The thioredoxin system determines CHK1 inhibitor sensitivity via redox-mediated regulation of ribonucleotide reductase activity

Checkpoint kinase 1 (CHK1) is critical for cell survival under replication stress (RS). CHK1 inhibitors (CHK1i's) in combination with chemotherapy have shown promising results in preclinical studies but have displayed minimal efficacy with substantial toxicity in clinical trials. To explore combinatorial strategies that can overcome these limitations, we perform an unbiased high-throughput screen in a non-small cell lung cancer (NSCLC) cell line and identify thioredoxin1 (Trx1), a major component of the mammalian antioxidant-system, as a determinant of CHK1i sensitivity. We establish a role for redox recycling of RRM1, the larger subunit of ribonucleotide reductase (RNR), and a depletion of the deoxynucleotide pool in this Trx1-mediated CHK1i sensitivity. Further, the TrxR inhibitor auranofin, an approved anti-rheumatoid arthritis drug, shows a synergistic interaction with CHK1i via interruption of the deoxynucleotide pool. Together, we show a pharmacological combination to treat NSCLC that relies on a redox regulatory link between the Trx system and mammalian RNR activity. Overall design: To investigate the biomerker for CHK1i sensitivity in NSCLC, we established H1299 and MCF7 cell lines in which each target gene has been knocked down by shRNA.

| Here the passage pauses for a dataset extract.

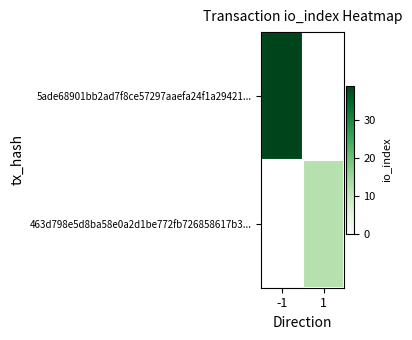

Reading right to left, list all the values displayed in this chart.

5ade68901bb2ad7f8ce57297aaefa24f1a29421...: 1=0	-1=39
463d798e5d8ba58e0a2d1be772fb726858617b3...: 1=12	-1=0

检查点激酶1（Checkpoint kinase 1, CHK1）在复制应激（Replication stress, RS）条件下对细胞存活至关重要。CHK1抑制剂（CHK1i）联合化疗方案在临床前研究中已展现出可观前景，但在临床试验中却表现为疗效有限且毒性显著。为探寻可克服上述局限的联合治疗策略，我们在非小细胞肺癌（Non-small cell lung cancer, NSCLC）细胞系中开展了无偏高通量筛选，鉴定出硫氧还蛋白1（Thioredoxin1, Trx1）——哺乳动物抗氧化系统的核心组分——作为CHK1i敏感性的决定因素。我们阐明了核糖核苷酸还原酶（Ribonucleotide reductase, RNR）大亚基RRM1的氧化还原循环作用，以及脱氧核苷酸池耗竭在该Trx1介导的CHK1i敏感性中的功能。进一步研究发现，获批用于类风湿关节炎治疗的硫氧还蛋白还原酶（TrxR）抑制剂金诺芬，可通过干扰脱氧核苷酸池与CHK1i产生协同相互作用。综上，本研究证实了一种依托Trx系统与哺乳动物RNR活性间氧化还原调控关联的非小细胞肺癌药理学联合治疗方案。整体实验设计：为探究非小细胞肺癌中CHK1i敏感性的生物标志物，我们构建了H1299与MCF7细胞系，各靶基因均通过短发夹RNA（short hairpin RNA, shRNA）实现敲低。